I show sober women how to build the confidence they need to pursue their desires beyond recovery.
August 23. The idea of relationships has been on my mind and heart for a good bit of time now. Because I believe it is the one thing as humans (besides the insides of our bodies) that we have in common.
We all interact with other people in some way. Even the most extreme recluse, has parents, gets food and clothing from a source, earns a living somehow.
Relationships are part of the human experience. And they vary in type and closeness. We have the most intimate people, our partners, our family, closest friends that make up the inner circle.
We go out from there with acquaintances, co-workers and neighbors, then even further out, people we see at the gym, the grocery story or post office.
What’s interesting is how as we go through life this changes. When we are young we attach ourselves to friends at school, people on our teams and our neighborhood pose. These are our people and we believe we will be best friends forever. That we will follow each other to college and never lose touch.
As we age it becomes abundantly clear this isn’t the case. In a way this is a big one on the list of life’s disappointments. Nothing happens right.

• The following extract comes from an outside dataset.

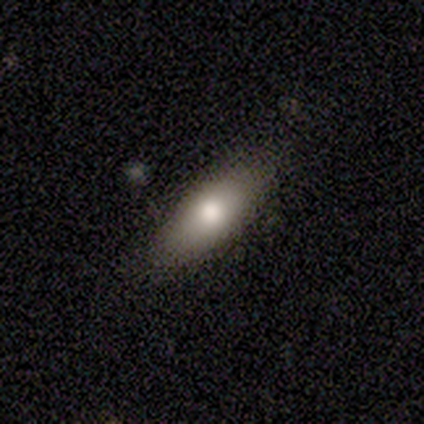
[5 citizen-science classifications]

There isn’t a fight or some type of betrayal, we just move on in different directions. There are glimmers of the old days when we come together at weddings, or reunions or run into someone at a party,
You are starting your new adult life. Maybe you have moved. Maybe you are dating or have gotten married. You have a job you love with new people. The nostalgia of remembering those good old days returns over Christmas dinner or on summer vacations. And you wonder, what ever happened to your best friend that lived next door.
Of course some relationships do withstand the test of time. Heck, I married my high school sweetheart so there’s that. Some women stay close with those girl friends and they grow old together rocking on porches drinking lemonade talking about the kids and planning their next adventure.
My point is we all have relationships.
Even the most introverted person who truly enjoys their own company has relationships and that means making and effort with them. If we want to live and love well with others it takes effort. And obviously the closer you are with someone or the more important the relationship the more you will want things to be healthy, mutually respectful and happy.
Enter addiction, who’s main goal is to take over your whole life, ruin everything and eviscerate all of your relationships. Fill you with shame, guilt and lies making it almost impossible for you to be loved consistently.
The miracle of recovery is we get to rebuild ourselves. We get to forgive and be forgiven. However, so often the damage cuts deep. There are wounds that no matter what you do, are still gaping and won’t heal.
And sadly, sometimes there are relationships that need to end. They are so damaged, so toxic that even years of counseling can’t fix. But as a therapist, a married woman of twenty three years, and having lived sober for nineteen, I believe that is the exception.
I have seen women come out of the pits of despair so broken, so hurt it didn’t seem possible but they did it. They worked on themselves to change everything, to build emotional sobriety, to develop the confidence to stand up for themselves in their relationships because they are valuable.
There is hope in doing the work.
If you are sitting in a pool of your own despair right now, if you would prefer to crawl into a cave and live on your own I get it. You are certainly not alone and maybe you need to hang out in that place for a minute. But don’t stay long because the miracle will happen for you when you put one foot in front of the other, when you recognize your part in the story and begin to soften your heart.
Healing is hard. It takes effort and intention and change. And frankly, most people won’t do it. But you will. You can rebuild relationships that need restoring. You can heal past hurts and you can start new friendships. Because as humans we were created to connect. To live in community with others.
So don’t write off people to become a homesteader just yet. Give it a chance. Reach out. Find the right guide to walk along side you as you do it.
I know that’s what I have done. Not once but many times because I don’t like the discomfort that comes from disconnection. From lack of community and from isolation.
I have also learned who isn’t for me (that one’s harder). And have started to let go of people who just aren’t serving me right now, or perhaps they would be more comfortable someplace else.
Today I am not in the business of fitting in or soothing people as they come along side of me on this path I call life. I remain in service to my family and to a God of my understanding who I believe never leaves me.
I will show up open and exposed, the most authentic self I can be so others know they are not alone and they belong.